++++ MATERIAL PROVIDED
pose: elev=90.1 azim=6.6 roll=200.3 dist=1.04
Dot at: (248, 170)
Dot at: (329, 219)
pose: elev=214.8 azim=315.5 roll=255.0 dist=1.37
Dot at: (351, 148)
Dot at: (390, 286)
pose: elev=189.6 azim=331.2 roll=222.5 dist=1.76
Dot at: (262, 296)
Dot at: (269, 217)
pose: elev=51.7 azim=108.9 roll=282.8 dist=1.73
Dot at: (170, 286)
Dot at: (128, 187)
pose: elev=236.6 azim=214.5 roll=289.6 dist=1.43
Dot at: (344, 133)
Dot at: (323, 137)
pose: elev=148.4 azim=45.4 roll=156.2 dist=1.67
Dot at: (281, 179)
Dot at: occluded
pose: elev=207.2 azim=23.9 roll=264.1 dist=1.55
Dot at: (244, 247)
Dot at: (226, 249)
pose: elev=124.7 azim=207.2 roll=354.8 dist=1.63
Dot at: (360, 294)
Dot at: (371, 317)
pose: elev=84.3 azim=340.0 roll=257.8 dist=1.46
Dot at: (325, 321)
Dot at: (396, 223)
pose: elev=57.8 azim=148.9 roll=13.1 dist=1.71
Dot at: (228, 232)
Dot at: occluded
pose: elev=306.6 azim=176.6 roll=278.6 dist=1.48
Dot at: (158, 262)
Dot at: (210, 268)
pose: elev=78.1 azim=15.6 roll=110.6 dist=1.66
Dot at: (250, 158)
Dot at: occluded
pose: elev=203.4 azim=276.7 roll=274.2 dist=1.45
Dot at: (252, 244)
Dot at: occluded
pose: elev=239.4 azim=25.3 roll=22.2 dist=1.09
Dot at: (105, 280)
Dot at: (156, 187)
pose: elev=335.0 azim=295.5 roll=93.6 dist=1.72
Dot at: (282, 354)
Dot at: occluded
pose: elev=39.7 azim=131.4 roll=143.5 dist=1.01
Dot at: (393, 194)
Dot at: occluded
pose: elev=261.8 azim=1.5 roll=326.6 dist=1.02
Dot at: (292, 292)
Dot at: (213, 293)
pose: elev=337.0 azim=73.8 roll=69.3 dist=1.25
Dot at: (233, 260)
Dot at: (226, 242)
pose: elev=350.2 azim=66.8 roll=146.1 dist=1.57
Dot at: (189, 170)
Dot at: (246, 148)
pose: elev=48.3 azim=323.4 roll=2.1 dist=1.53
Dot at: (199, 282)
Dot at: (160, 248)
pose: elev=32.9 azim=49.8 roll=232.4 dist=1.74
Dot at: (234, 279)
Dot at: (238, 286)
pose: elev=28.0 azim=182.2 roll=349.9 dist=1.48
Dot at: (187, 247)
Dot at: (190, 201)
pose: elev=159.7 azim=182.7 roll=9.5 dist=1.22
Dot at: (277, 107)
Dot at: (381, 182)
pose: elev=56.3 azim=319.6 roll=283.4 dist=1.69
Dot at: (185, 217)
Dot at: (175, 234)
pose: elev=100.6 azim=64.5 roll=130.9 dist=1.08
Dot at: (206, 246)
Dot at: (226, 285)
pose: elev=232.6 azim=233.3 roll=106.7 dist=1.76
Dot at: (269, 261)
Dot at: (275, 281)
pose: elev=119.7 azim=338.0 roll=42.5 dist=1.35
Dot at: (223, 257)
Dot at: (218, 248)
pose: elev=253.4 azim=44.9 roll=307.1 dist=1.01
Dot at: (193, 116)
++++++++
> [TASK DETAILS] Please render every line of the records above as a Markdown table with the columns Row and Line, where Row gives the row number. Leave out blank lines.

> [TASK ANSWER]
| Row | Line |
|---|---|
| 1 | pose: elev=90.1 azim=6.6 roll=200.3 dist=1.04 |
| 2 | Dot at: (248, 170) |
| 3 | Dot at: (329, 219) |
| 4 | pose: elev=214.8 azim=315.5 roll=255.0 dist=1.37 |
| 5 | Dot at: (351, 148) |
| 6 | Dot at: (390, 286) |
| 7 | pose: elev=189.6 azim=331.2 roll=222.5 dist=1.76 |
| 8 | Dot at: (262, 296) |
| 9 | Dot at: (269, 217) |
| 10 | pose: elev=51.7 azim=108.9 roll=282.8 dist=1.73 |
| 11 | Dot at: (170, 286) |
| 12 | Dot at: (128, 187) |
| 13 | pose: elev=236.6 azim=214.5 roll=289.6 dist=1.43 |
| 14 | Dot at: (344, 133) |
| 15 | Dot at: (323, 137) |
| 16 | pose: elev=148.4 azim=45.4 roll=156.2 dist=1.67 |
| 17 | Dot at: (281, 179) |
| 18 | Dot at: occluded |
| 19 | pose: elev=207.2 azim=23.9 roll=264.1 dist=1.55 |
| 20 | Dot at: (244, 247) |
| 21 | Dot at: (226, 249) |
| 22 | pose: elev=124.7 azim=207.2 roll=354.8 dist=1.63 |
| 23 | Dot at: (360, 294) |
| 24 | Dot at: (371, 317) |
| 25 | pose: elev=84.3 azim=340.0 roll=257.8 dist=1.46 |
| 26 | Dot at: (325, 321) |
| 27 | Dot at: (396, 223) |
| 28 | pose: elev=57.8 azim=148.9 roll=13.1 dist=1.71 |
| 29 | Dot at: (228, 232) |
| 30 | Dot at: occluded |
| 31 | pose: elev=306.6 azim=176.6 roll=278.6 dist=1.48 |
| 32 | Dot at: (158, 262) |
| 33 | Dot at: (210, 268) |
| 34 | pose: elev=78.1 azim=15.6 roll=110.6 dist=1.66 |
| 35 | Dot at: (250, 158) |
| 36 | Dot at: occluded |
| 37 | pose: elev=203.4 azim=276.7 roll=274.2 dist=1.45 |
| 38 | Dot at: (252, 244) |
| 39 | Dot at: occluded |
| 40 | pose: elev=239.4 azim=25.3 roll=22.2 dist=1.09 |
| 41 | Dot at: (105, 280) |
| 42 | Dot at: (156, 187) |
| 43 | pose: elev=335.0 azim=295.5 roll=93.6 dist=1.72 |
| 44 | Dot at: (282, 354) |
| 45 | Dot at: occluded |
| 46 | pose: elev=39.7 azim=131.4 roll=143.5 dist=1.01 |
| 47 | Dot at: (393, 194) |
| 48 | Dot at: occluded |
| 49 | pose: elev=261.8 azim=1.5 roll=326.6 dist=1.02 |
| 50 | Dot at: (292, 292) |
| 51 | Dot at: (213, 293) |
| 52 | pose: elev=337.0 azim=73.8 roll=69.3 dist=1.25 |
| 53 | Dot at: (233, 260) |
| 54 | Dot at: (226, 242) |
| 55 | pose: elev=350.2 azim=66.8 roll=146.1 dist=1.57 |
| 56 | Dot at: (189, 170) |
| 57 | Dot at: (246, 148) |
| 58 | pose: elev=48.3 azim=323.4 roll=2.1 dist=1.53 |
| 59 | Dot at: (199, 282) |
| 60 | Dot at: (160, 248) |
| 61 | pose: elev=32.9 azim=49.8 roll=232.4 dist=1.74 |
| 62 | Dot at: (234, 279) |
| 63 | Dot at: (238, 286) |
| 64 | pose: elev=28.0 azim=182.2 roll=349.9 dist=1.48 |
| 65 | Dot at: (187, 247) |
| 66 | Dot at: (190, 201) |
| 67 | pose: elev=159.7 azim=182.7 roll=9.5 dist=1.22 |
| 68 | Dot at: (277, 107) |
| 69 | Dot at: (381, 182) |
| 70 | pose: elev=56.3 azim=319.6 roll=283.4 dist=1.69 |
| 71 | Dot at: (185, 217) |
| 72 | Dot at: (175, 234) |
| 73 | pose: elev=100.6 azim=64.5 roll=130.9 dist=1.08 |
| 74 | Dot at: (206, 246) |
| 75 | Dot at: (226, 285) |
| 76 | pose: elev=232.6 azim=233.3 roll=106.7 dist=1.76 |
| 77 | Dot at: (269, 261) |
| 78 | Dot at: (275, 281) |
| 79 | pose: elev=119.7 azim=338.0 roll=42.5 dist=1.35 |
| 80 | Dot at: (223, 257) |
| 81 | Dot at: (218, 248) |
| 82 | pose: elev=253.4 azim=44.9 roll=307.1 dist=1.01 |
| 83 | Dot at: (193, 116) |